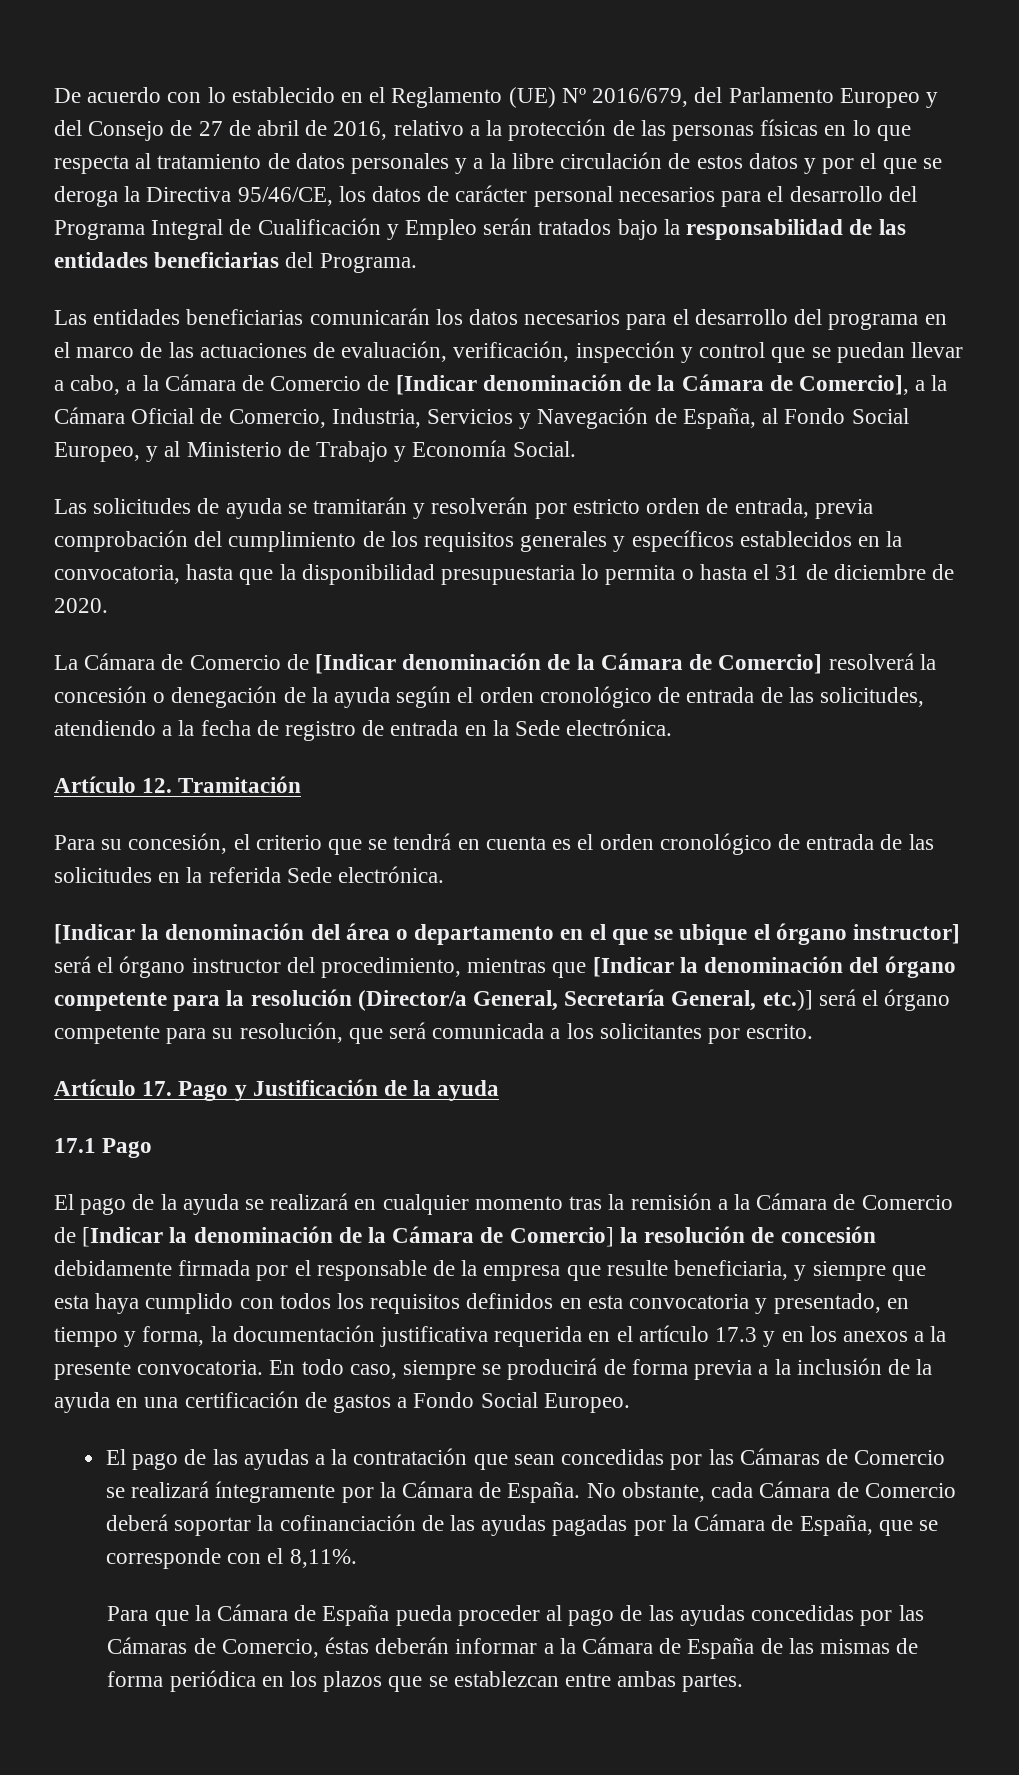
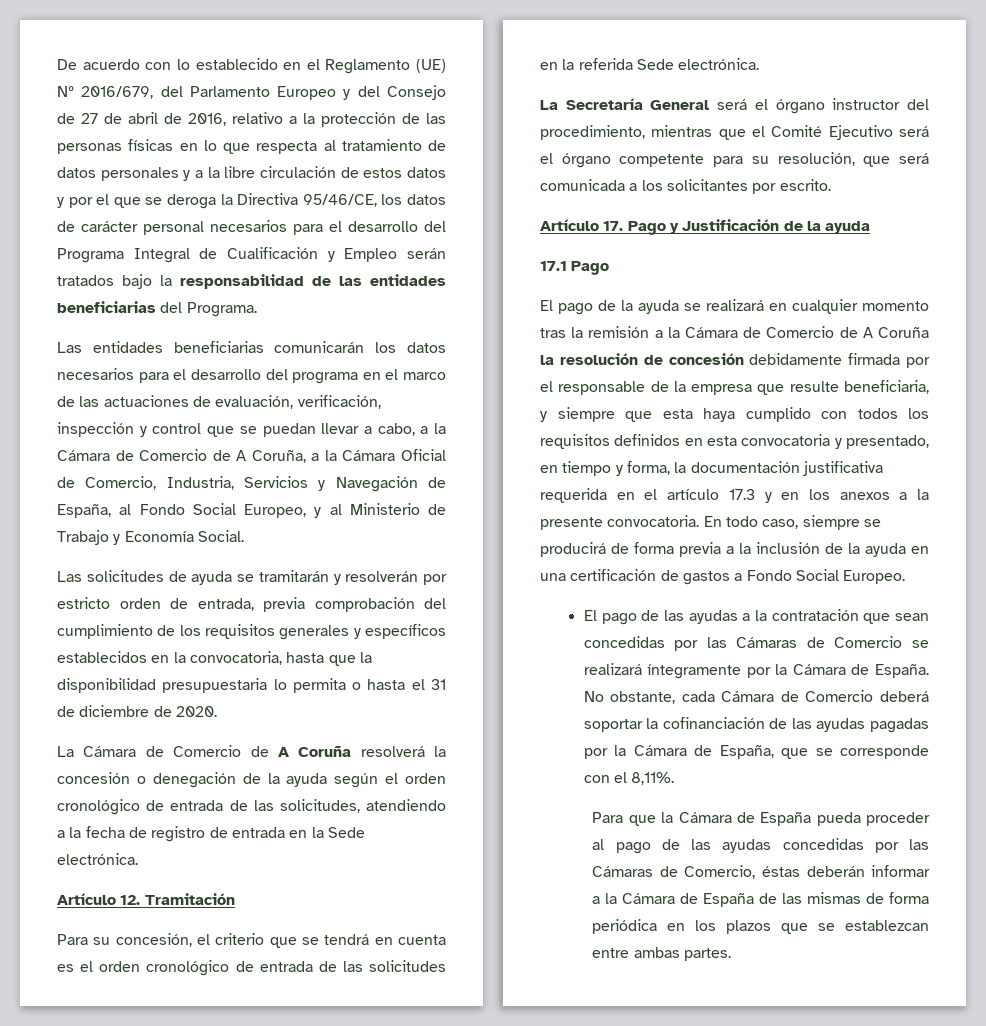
[395,374,909,395] [Indicar denominación de la Cámara de Comercio], -> [236,450,306,463] A Coruña,
[315,653,823,674] [Indicar denominación de la Cámara de Comercio] -> [277,746,352,757] A Coruña
[54,923,960,945] [Indicar la denominación del área o departamento en el que se ubique el órgano instructor] -> [540,98,710,110] La Secretaría General
[592,956,956,978] [54,989,813,1011] [Indicar la denominación del órgano competente para la resolución (Director/a General, Secretaría General, etc.)] -> [752,125,893,140] el Comité Ejecutivo
[82,1226,614,1247] [Indicar la denominación de la Cámara de Comercio] -> [862,327,929,338] A Coruña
════════════════════
◆ What you should do:
Go through the records above, find each line with the string "Cámara", and copy it.

◆ Answer for the task:
[395,374,909,395] [Indicar denominación de la Cámara de Comercio], -> [236,450,306,463] A Coruña,
[315,653,823,674] [Indicar denominación de la Cámara de Comercio] -> [277,746,352,757] A Coruña
[82,1226,614,1247] [Indicar la denominación de la Cámara de Comercio] -> [862,327,929,338] A Coruña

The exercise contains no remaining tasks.